TASK STATEMENT:
In the records that follow, the lines from the one containing "left hip: (542, 329)" to the one containing "left elbow: (668, 467)", inclusive, are to be given again exactly.

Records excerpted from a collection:

==========

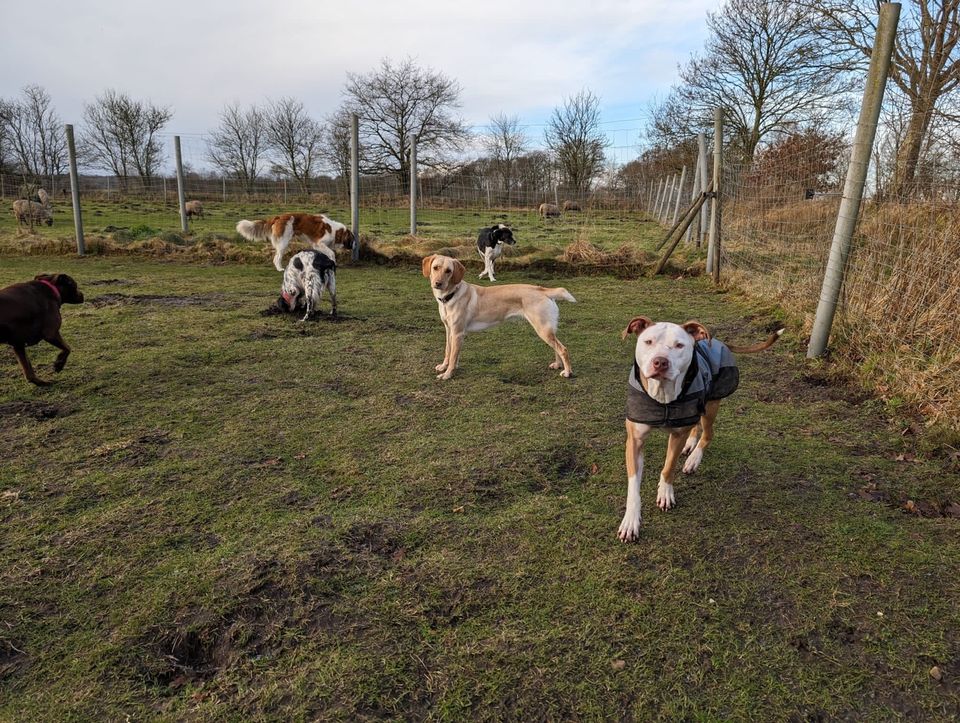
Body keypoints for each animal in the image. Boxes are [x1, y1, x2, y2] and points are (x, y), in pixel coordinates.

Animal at [424, 253, 572, 378]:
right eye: (435, 268)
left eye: (448, 271)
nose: (438, 283)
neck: (450, 295)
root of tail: (543, 290)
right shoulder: (449, 330)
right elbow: (448, 351)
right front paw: (444, 367)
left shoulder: (458, 333)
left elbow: (453, 356)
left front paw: (447, 374)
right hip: (548, 330)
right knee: (557, 347)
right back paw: (558, 365)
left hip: (542, 329)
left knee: (563, 349)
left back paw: (567, 372)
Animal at [620, 316, 784, 544]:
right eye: (648, 342)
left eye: (679, 345)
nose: (660, 362)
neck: (663, 398)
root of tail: (720, 342)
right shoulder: (635, 441)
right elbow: (634, 485)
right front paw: (631, 521)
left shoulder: (677, 435)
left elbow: (668, 467)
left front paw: (665, 492)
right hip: (699, 404)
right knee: (695, 426)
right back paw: (690, 445)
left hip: (710, 406)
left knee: (708, 433)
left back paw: (693, 459)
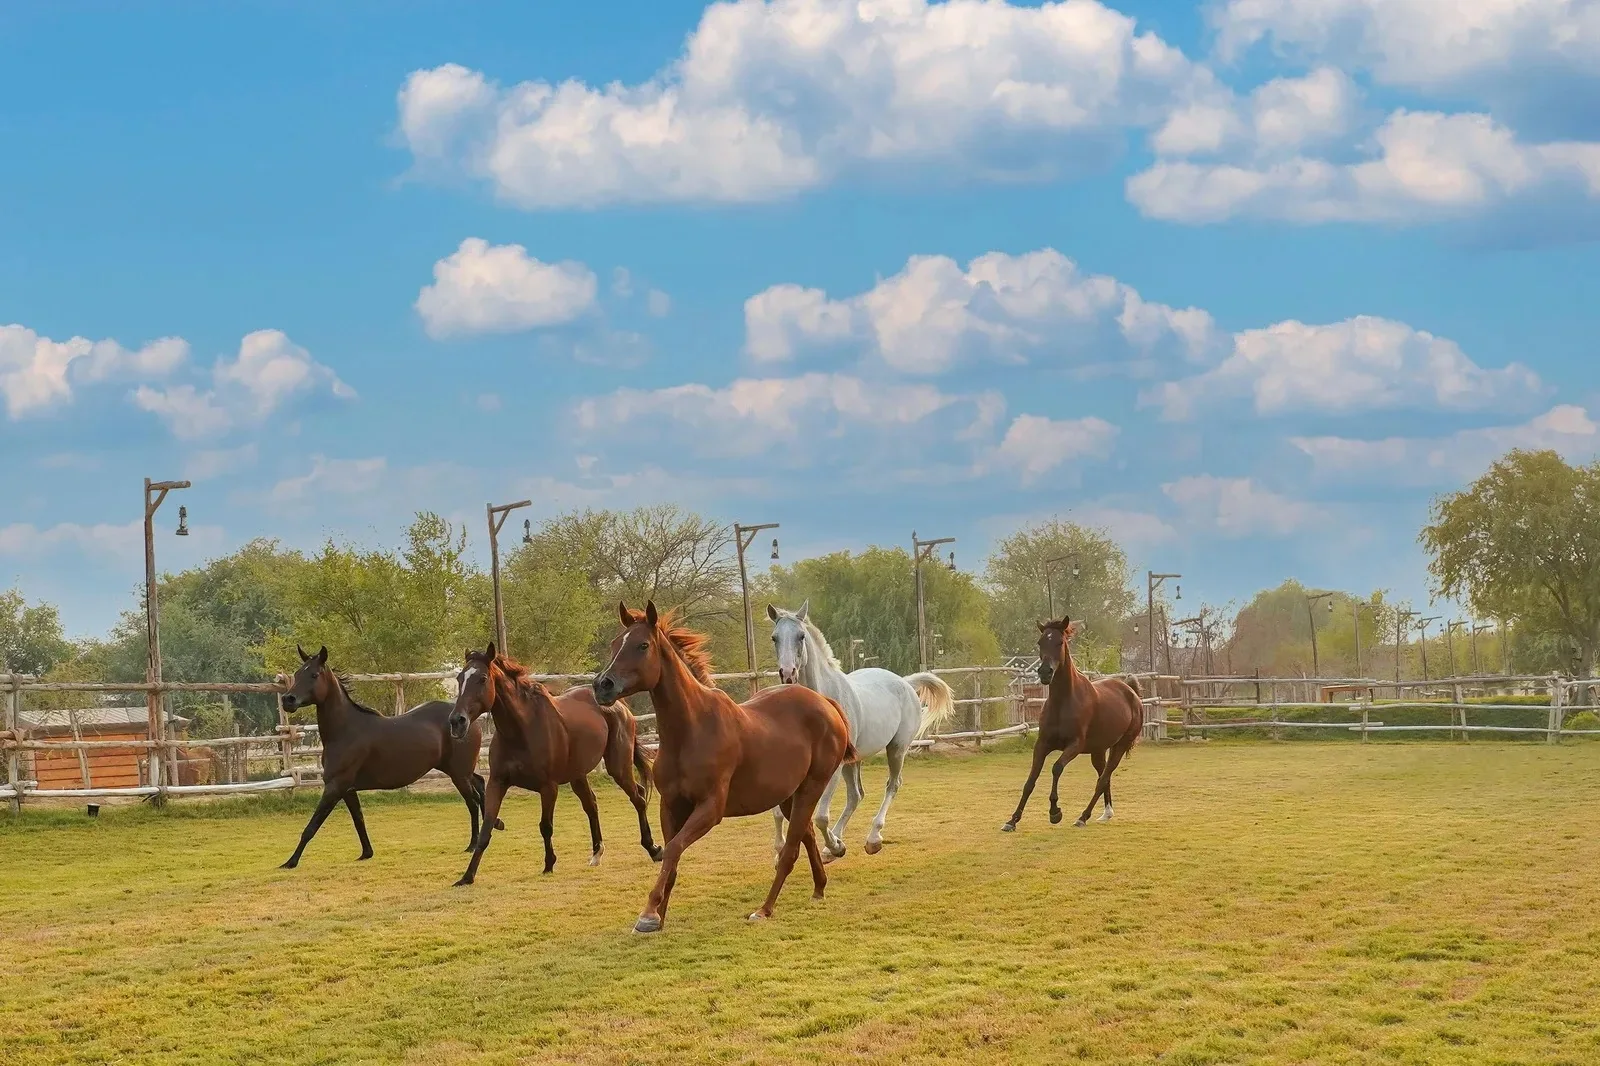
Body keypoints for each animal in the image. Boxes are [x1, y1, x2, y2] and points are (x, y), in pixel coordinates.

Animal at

==========

WRITTEN RESPONSE:
left hip: (542, 329)
left knee: (563, 349)
left back paw: (567, 372)
Animal at [620, 316, 784, 544]:
right eye: (648, 342)
left eye: (679, 345)
nose: (660, 362)
neck: (663, 398)
root of tail: (720, 342)
right shoulder: (635, 441)
right elbow: (634, 485)
right front paw: (631, 521)
left shoulder: (677, 435)
left elbow: (668, 467)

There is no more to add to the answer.